Heard from Mother in Seattle, Washington. She is living with my younger sister who is teaching there. She [Elsie] was hurt in an automobile accident, rather seriously hurt in the hips some way, and has been in bed two weeks. She may never walk again. Surely, too bad. I feel as though she won’t live long as she hasn’t been in good health for years. I must write her and send her some money to help out. Dad of course doesn’t write to her. I would like to make a trip west and see all my folks sometime.

Fern got married sometime after 1926. In Elsie’s will of January 1928, Fern’s name was Fern Metras. This marriage didn’t last long (she said her husband only wanted a sex slave), and Fern moved back to California. Elsie and Ben went back to Bellingham and made their home there. Fern got a job teaching school in Kensington, north of Berkeley, in Thousand Oaks School, and other schools during the next few years. She enrolled in the University of California, Berkeley, and completed her bachelor’s degree in 1932 or ’33.

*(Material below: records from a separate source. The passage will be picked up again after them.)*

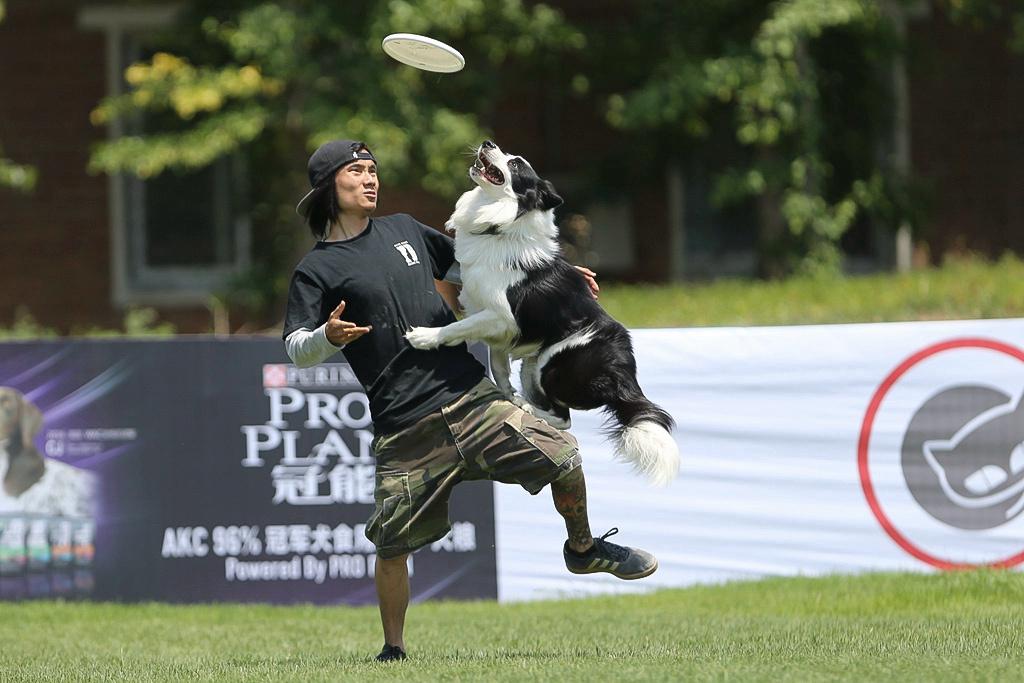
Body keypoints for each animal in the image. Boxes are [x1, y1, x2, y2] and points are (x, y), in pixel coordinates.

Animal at [405, 140, 679, 485]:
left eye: (516, 164)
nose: (488, 143)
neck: (502, 225)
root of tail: (626, 374)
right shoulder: (484, 303)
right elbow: (498, 365)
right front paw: (501, 395)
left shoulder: (501, 316)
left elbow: (458, 327)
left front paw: (424, 337)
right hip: (533, 366)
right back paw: (518, 403)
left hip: (554, 361)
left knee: (563, 418)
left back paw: (526, 407)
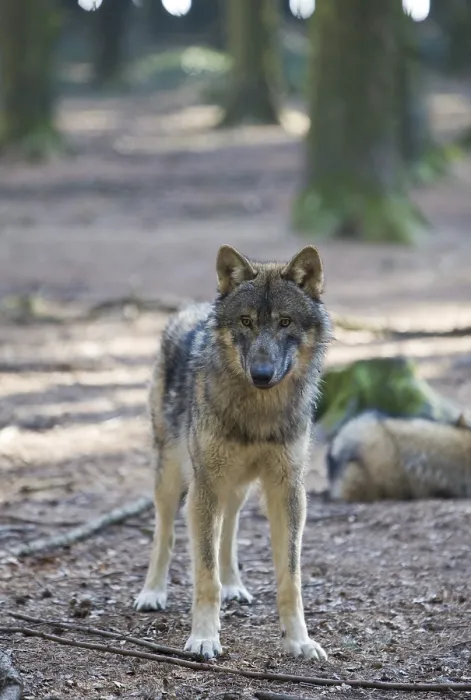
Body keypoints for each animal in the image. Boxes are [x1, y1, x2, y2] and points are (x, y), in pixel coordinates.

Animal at [134, 244, 332, 661]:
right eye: (245, 321)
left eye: (285, 322)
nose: (261, 374)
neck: (258, 413)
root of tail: (192, 307)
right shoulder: (205, 485)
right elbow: (204, 575)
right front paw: (204, 638)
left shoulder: (287, 490)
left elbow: (290, 579)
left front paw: (299, 642)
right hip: (173, 478)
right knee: (165, 534)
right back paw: (152, 593)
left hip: (237, 487)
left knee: (229, 529)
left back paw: (234, 586)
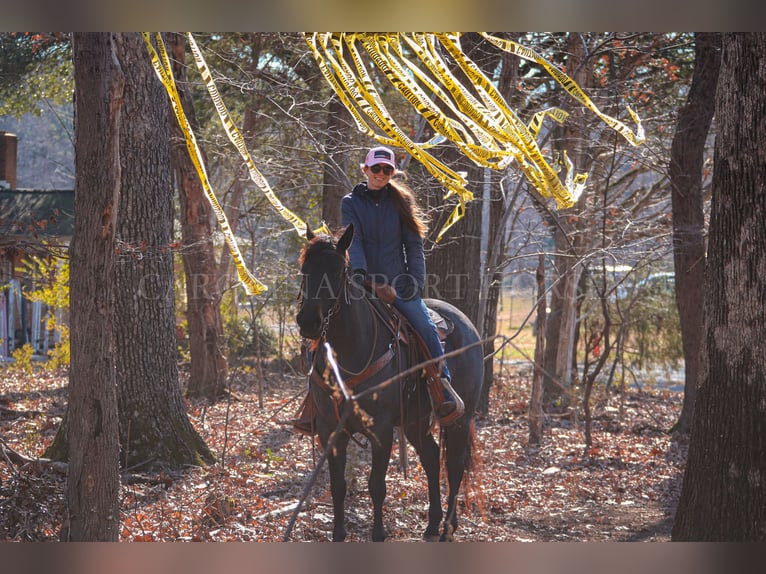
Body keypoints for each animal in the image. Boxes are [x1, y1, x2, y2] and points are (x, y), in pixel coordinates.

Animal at [296, 223, 484, 544]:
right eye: (305, 269)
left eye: (339, 271)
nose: (308, 321)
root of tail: (467, 325)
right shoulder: (329, 430)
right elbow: (338, 486)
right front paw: (338, 534)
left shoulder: (381, 430)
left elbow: (376, 485)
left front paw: (379, 533)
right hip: (415, 422)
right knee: (432, 458)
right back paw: (432, 525)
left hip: (460, 418)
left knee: (454, 464)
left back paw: (448, 528)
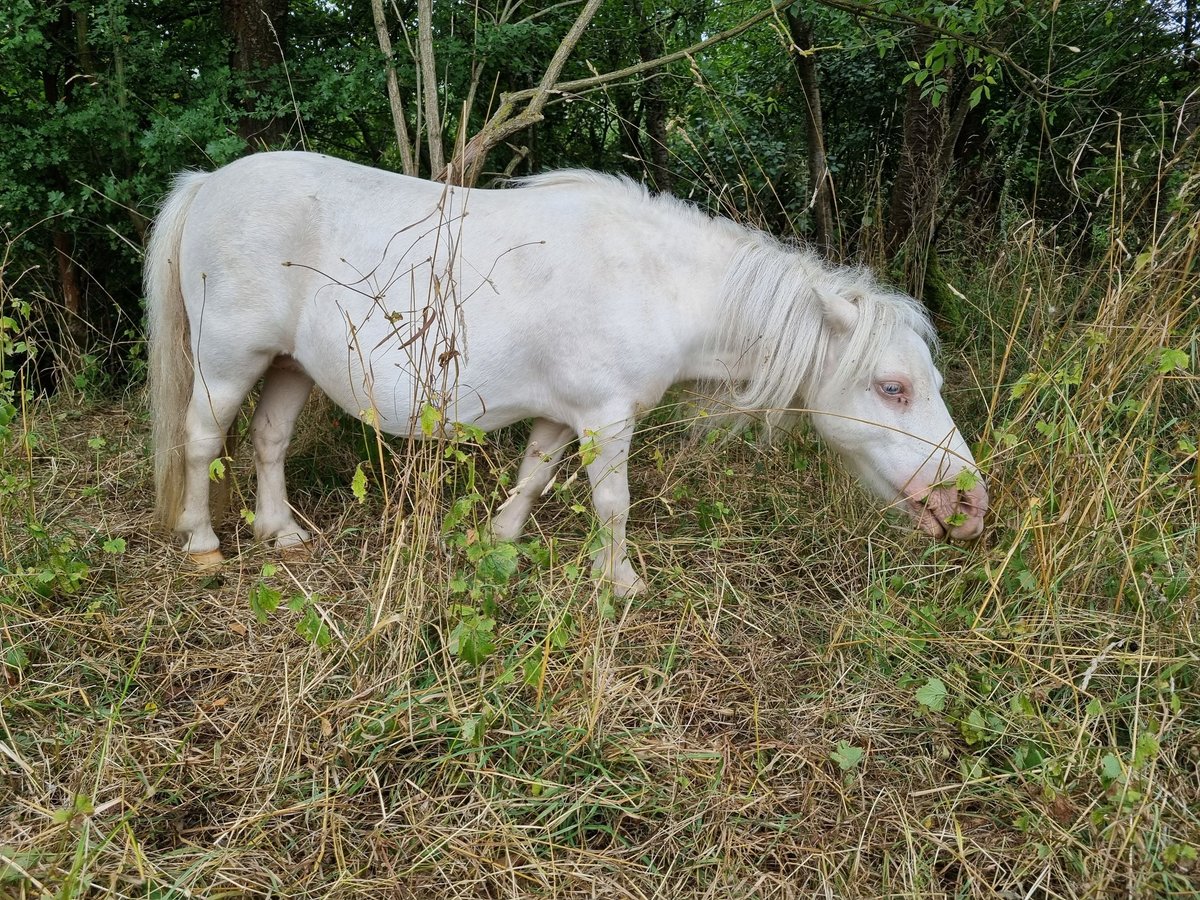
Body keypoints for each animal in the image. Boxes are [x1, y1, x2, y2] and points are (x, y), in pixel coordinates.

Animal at [146, 151, 989, 595]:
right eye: (892, 388)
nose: (970, 503)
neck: (656, 281)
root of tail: (210, 182)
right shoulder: (606, 418)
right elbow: (613, 504)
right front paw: (623, 583)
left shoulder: (560, 415)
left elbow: (531, 477)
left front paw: (498, 543)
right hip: (228, 364)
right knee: (200, 440)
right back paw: (202, 543)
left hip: (289, 366)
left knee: (269, 442)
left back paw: (283, 533)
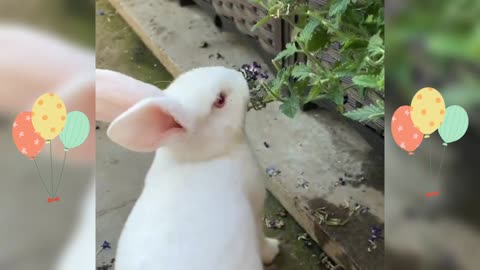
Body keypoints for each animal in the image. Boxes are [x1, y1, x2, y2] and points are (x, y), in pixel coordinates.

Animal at [107, 66, 280, 270]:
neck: (201, 158)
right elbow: (261, 238)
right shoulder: (256, 203)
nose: (238, 75)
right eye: (220, 100)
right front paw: (274, 249)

A choice of a dentist for some dental care turned out to be fortuitous for Fern. The dentist was Dr. Thomas Oney Robinson, who became Fern’s second husband. They were married sometime after March 1933. Dr. Robinson was a well-known dental surgeon. Besides his private practice, he was on the staff of San Francisco hospital and did dental surgeries for the inmates at San Quentin. One surgery involved the use of a piece of the patient’s thighbone to reconstruct his jawbone. The Robinsons also believed in the benefits of rental properties. They acquired several and Fern was the manager.

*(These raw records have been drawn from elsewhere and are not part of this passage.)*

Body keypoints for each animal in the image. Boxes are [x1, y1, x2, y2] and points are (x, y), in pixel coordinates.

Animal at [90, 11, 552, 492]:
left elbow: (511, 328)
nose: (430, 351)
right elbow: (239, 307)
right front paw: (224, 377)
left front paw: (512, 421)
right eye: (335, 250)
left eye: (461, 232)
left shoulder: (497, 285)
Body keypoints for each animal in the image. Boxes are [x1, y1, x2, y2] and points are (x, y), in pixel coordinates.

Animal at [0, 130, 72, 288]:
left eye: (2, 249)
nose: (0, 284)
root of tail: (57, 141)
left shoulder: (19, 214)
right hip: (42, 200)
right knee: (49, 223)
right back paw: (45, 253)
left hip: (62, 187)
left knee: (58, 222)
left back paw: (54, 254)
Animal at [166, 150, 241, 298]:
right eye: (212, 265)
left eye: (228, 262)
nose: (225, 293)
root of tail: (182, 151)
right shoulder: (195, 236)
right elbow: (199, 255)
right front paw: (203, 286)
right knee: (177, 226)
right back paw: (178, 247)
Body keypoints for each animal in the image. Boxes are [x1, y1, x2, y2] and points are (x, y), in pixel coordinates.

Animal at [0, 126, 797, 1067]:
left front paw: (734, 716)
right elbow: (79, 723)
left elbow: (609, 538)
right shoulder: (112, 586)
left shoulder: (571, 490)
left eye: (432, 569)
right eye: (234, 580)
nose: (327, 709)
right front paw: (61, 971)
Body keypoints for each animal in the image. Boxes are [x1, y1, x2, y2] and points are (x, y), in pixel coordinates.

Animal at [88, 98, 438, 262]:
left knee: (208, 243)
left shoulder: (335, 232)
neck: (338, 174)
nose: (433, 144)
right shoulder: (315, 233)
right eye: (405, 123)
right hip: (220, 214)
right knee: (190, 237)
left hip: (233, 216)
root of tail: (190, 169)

In 1924, after Fern moved to Washington, Everett Worstell retired from his dental practice in Chicago and moved to Big Sandy to live with Gaylord. In the spring of 1927, Gaylord wrote to Richard and told him that Everett was going to go visit another brother. This was possibly Frank who was still living in Chicago at the time. Gaylord wrote Richard that he was looking forward to the spring and summer and a chance to take trips in his new Master Six Buick Brougham. Richard noted, “Dad will be rather lonely all to himself.” Gaylord had been fortunate the previous winter. Two thieves from North Dakota had stolen his fur coat. A heavy coat is something a country doctor would find a necessity in making his rounds in a car without a heater. Fortunately the thieves were apprehended in Great Falls, and presumably he got his coat back.

Nineteen twenty-six is the year the osteopaths, Emerson and Harriet Worstell, pulled up stakes in Canton, Ohio, and moved to Long Beach, California. They reinvested in real estate in the Long Beach area. After the stock market crash in 1928, Harriet suggested to Emerson that they take their money out of the bank. Emerson thought otherwise, saying that he felt that “if the bank failed, everything would.” In a way, of course, that’s what happened, and in 1931 the bank failed. The next year, Emerson was repairing a radio aerial on the third-floor roof of one of his rentals and fell to his death. Their life insurance company investigated and ruled it a suicide. Shortly after that, Harriet was hired as a company doctor for a Chicago firm and she moved the family to Chicago. Gaylord was helpful and generous to Harriet, and she was appreciative and admired him. She felt he was more generous than her own brothers. Harriet acquired some rentals in Chicago and there were times the payments were slow in coming. Gaylord paid the family a visit in 1935 when money was tight. Harriet needed a loan and Gaylord loaned her $300 interest free.

After graduation, in the fall of 1922, Richard got a teaching position in Fort Shaw, a community west of Great Falls, as a high school science and math teacher. The following year he accepted the position of superintendent and science teacher in the small community of Cardwell, between Three Forks and Butte. This was followed by a year in Smith Center, Kansas, as Assistant High School Principal and science teacher. In 1925, he moved on to Ft. Madison, Iowa, where he was head of the science department, teaching chemistry, physics, visual education, and coached basketball until 1930. During the four summers of 1923 to 1926, he was a graduate student at the University of Iowa in Iowa City.